In den vergangenen Jahren hat sich der Berliner Schriftsteller Max Annas („Finsterwalde“, „Illegal“) mit exzellenten Krimis einen Namen gemacht, die in der DDR spielen. Jetzt blickt er in „Hochsitz“ quasi über die Mauer, hinein in die Bundesrepublik der späten Siebziger, ganz tief in die westdeutsche, von RAF-Fahndungsplakaten zugepflasterte Provinz.

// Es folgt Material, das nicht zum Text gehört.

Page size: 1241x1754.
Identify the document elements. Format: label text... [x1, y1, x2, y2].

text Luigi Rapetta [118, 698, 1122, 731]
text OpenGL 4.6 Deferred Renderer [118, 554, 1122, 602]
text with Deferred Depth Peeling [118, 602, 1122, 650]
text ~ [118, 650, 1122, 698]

In einem kleinen Ort in der Eifel leben Sanne und Ulrike. Die Teenager verbringen ihre Zeit, sofern sie nicht den Eltern auf dem Hof helfen müssen, am liebsten auf einem Hochsitz am nahe gelegenen Wäldchen. Von dort aus sehen die Mädchen einiges: den Bürgermeister und seine Geliebte genauso wie den namenlosen Lehrling mit seinen Liebschaften, den einzigen jungen Mann mit langen Haaren. Der wird prompt verdächtigt, als es zu Banküberfällen und anderen Verbrechen kommt. Manches verstehen Sanne und Ulrike noch gar nicht – und das macht die besondere Spannung dieses Romans aus.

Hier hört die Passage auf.